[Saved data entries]
%%

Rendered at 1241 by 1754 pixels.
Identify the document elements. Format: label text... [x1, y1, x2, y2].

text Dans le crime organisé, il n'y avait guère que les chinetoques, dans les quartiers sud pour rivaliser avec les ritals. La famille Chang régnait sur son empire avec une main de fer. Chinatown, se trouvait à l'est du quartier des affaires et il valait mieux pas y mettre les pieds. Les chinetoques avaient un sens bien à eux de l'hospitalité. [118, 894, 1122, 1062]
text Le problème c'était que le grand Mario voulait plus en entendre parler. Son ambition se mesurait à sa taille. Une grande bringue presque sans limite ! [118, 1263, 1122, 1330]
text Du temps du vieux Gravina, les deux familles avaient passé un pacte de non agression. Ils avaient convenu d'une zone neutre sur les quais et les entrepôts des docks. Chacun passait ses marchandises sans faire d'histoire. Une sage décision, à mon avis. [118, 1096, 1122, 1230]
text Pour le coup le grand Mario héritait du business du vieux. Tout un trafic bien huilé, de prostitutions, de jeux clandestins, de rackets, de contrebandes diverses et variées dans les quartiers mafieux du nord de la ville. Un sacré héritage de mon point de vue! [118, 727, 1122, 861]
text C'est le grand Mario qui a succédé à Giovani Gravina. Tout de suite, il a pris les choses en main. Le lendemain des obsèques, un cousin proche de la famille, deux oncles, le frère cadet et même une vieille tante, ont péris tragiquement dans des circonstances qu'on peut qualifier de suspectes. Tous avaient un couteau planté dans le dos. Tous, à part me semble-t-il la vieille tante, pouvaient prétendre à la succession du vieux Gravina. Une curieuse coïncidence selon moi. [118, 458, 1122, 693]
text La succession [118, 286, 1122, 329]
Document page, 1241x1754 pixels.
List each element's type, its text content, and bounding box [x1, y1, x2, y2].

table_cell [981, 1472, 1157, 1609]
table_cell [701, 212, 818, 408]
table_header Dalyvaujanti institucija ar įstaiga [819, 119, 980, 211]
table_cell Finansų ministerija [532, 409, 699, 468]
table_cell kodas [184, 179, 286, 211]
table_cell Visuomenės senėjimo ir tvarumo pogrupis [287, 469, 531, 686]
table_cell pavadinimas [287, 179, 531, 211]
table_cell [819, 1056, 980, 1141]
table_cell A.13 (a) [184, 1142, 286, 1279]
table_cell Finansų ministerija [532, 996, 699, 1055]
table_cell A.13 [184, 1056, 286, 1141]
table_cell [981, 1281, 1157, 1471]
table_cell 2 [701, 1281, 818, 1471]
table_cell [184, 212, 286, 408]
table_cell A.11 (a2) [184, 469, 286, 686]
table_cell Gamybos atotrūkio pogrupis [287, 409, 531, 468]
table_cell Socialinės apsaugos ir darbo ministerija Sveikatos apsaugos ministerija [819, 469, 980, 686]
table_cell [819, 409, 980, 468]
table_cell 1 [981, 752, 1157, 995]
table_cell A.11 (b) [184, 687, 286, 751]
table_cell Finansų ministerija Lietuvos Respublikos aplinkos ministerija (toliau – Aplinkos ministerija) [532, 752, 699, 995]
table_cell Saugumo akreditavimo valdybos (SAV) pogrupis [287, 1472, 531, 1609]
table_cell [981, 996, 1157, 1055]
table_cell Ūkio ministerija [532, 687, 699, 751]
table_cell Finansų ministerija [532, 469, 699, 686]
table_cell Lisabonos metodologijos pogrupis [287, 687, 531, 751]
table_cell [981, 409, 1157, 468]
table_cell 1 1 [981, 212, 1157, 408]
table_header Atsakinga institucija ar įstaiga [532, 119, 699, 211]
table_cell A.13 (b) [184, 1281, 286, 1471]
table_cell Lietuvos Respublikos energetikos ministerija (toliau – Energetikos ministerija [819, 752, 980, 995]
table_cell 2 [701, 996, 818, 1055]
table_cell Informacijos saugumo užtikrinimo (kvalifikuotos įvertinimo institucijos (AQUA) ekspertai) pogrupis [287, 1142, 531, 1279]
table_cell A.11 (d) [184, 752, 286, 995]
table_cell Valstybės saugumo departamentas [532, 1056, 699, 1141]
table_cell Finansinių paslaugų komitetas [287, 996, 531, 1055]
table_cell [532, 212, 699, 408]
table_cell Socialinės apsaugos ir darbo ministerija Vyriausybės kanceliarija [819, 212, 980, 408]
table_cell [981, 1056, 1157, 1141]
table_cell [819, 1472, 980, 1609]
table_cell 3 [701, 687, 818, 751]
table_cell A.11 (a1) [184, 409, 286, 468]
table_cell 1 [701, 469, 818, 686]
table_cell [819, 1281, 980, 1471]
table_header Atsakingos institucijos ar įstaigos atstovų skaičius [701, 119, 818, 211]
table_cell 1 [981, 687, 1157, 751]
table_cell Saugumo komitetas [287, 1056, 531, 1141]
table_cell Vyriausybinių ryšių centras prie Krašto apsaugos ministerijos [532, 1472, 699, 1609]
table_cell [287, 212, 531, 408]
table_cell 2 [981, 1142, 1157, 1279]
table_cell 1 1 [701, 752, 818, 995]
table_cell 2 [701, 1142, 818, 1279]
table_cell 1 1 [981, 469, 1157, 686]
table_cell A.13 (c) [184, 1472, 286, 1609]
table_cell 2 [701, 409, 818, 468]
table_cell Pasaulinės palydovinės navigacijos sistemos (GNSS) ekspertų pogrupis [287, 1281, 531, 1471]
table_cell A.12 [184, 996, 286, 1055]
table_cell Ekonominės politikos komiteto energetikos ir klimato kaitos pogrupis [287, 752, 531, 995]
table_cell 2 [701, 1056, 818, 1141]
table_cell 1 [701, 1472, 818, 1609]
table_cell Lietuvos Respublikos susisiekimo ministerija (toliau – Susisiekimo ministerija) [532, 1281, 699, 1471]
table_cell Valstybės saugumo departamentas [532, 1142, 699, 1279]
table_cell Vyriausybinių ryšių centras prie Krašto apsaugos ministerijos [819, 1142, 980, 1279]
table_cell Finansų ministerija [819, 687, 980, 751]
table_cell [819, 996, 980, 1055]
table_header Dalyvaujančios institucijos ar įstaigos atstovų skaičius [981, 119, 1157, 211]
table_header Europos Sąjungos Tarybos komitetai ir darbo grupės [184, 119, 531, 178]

%%

> **Description of the task**
Copy the lines of the data word for word, starting at the line containing "table_cell [981, 1472, 1157, 1609]" and ending at the line containing "table_cell Ūkio ministerija", with both of those lines included.

> **Output of the task**
table_cell [981, 1472, 1157, 1609]
table_cell [701, 212, 818, 408]
table_header Dalyvaujanti institucija ar įstaiga [819, 119, 980, 211]
table_cell Finansų ministerija [532, 409, 699, 468]
table_cell kodas [184, 179, 286, 211]
table_cell Visuomenės senėjimo ir tvarumo pogrupis [287, 469, 531, 686]
table_cell pavadinimas [287, 179, 531, 211]
table_cell [819, 1056, 980, 1141]
table_cell A.13 (a) [184, 1142, 286, 1279]
table_cell Finansų ministerija [532, 996, 699, 1055]
table_cell A.13 [184, 1056, 286, 1141]
table_cell [981, 1281, 1157, 1471]
table_cell 2 [701, 1281, 818, 1471]
table_cell [184, 212, 286, 408]
table_cell A.11 (a2) [184, 469, 286, 686]
table_cell Gamybos atotrūkio pogrupis [287, 409, 531, 468]
table_cell Socialinės apsaugos ir darbo ministerija Sveikatos apsaugos ministerija [819, 469, 980, 686]
table_cell [819, 409, 980, 468]
table_cell 1 [981, 752, 1157, 995]
table_cell A.11 (b) [184, 687, 286, 751]
table_cell Finansų ministerija Lietuvos Respublikos aplinkos ministerija (toliau – Aplinkos ministerija) [532, 752, 699, 995]
table_cell Saugumo akreditavimo valdybos (SAV) pogrupis [287, 1472, 531, 1609]
table_cell [981, 996, 1157, 1055]
table_cell Ūkio ministerija [532, 687, 699, 751]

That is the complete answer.